Page-level text extractions:
□ □ □ □ □

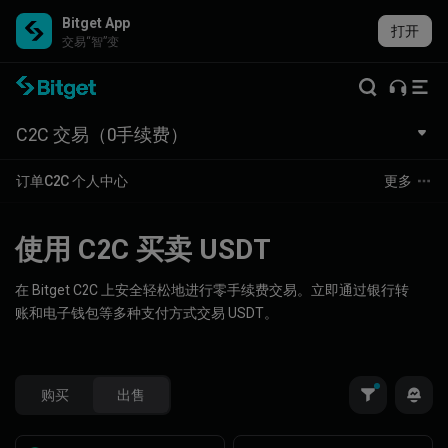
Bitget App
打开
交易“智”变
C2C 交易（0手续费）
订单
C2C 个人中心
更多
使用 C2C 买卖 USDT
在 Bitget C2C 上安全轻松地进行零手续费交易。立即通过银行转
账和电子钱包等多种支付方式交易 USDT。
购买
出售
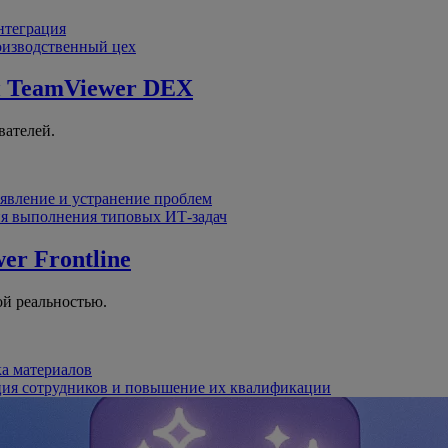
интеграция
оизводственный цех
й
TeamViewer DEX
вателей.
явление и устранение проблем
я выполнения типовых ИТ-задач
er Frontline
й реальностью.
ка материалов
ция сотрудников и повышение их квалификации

□ □ □ □ □

* [Task brief] Say how many lines in the data above contain the string "Bitget", and give no other output.

* [Written solution] 2